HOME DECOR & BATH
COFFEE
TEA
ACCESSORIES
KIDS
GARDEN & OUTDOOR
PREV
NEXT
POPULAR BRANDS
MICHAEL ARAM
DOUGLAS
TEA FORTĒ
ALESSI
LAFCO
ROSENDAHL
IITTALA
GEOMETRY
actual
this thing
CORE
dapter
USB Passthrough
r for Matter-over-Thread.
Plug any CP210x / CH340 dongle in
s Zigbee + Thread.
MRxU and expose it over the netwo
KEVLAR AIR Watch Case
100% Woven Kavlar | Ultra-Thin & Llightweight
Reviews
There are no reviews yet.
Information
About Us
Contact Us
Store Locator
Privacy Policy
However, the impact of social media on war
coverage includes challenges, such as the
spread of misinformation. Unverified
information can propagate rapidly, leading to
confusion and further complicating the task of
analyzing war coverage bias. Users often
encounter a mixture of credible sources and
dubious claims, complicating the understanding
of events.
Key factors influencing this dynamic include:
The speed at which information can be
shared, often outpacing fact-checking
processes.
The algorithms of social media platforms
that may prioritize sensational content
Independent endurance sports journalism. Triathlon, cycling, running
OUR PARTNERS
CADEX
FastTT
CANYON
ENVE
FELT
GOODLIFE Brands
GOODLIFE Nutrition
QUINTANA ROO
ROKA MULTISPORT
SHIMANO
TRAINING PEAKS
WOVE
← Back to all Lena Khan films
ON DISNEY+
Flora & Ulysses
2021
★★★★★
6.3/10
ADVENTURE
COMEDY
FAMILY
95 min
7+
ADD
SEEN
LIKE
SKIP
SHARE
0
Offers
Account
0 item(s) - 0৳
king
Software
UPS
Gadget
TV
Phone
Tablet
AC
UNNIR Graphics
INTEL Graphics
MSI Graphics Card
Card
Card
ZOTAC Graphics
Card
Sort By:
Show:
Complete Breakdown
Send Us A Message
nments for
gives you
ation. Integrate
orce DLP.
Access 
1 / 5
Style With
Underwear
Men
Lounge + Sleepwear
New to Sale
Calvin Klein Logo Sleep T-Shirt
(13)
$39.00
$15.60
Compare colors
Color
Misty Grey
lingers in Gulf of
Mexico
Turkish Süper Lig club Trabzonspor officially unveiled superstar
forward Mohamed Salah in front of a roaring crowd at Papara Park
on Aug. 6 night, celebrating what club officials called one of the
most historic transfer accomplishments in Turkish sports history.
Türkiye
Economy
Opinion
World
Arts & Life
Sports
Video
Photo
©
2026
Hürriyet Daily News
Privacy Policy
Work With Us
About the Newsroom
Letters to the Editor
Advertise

++++++++++++++++++++

TO DO
Which lines above run from the one containing "POPULAR BRANDS" down to the one containing "KEVLAR AIR Watch Case"? Repeat exactly those, both ends included, and nothing else.

EXERCISE ANSWER
POPULAR BRANDS
MICHAEL ARAM
DOUGLAS
TEA FORTĒ
ALESSI
LAFCO
ROSENDAHL
IITTALA
GEOMETRY
actual
this thing
CORE
dapter
USB Passthrough
r for Matter-over-Thread.
Plug any CP210x / CH340 dongle in
s Zigbee + Thread.
MRxU and expose it over the netwo
KEVLAR AIR Watch Case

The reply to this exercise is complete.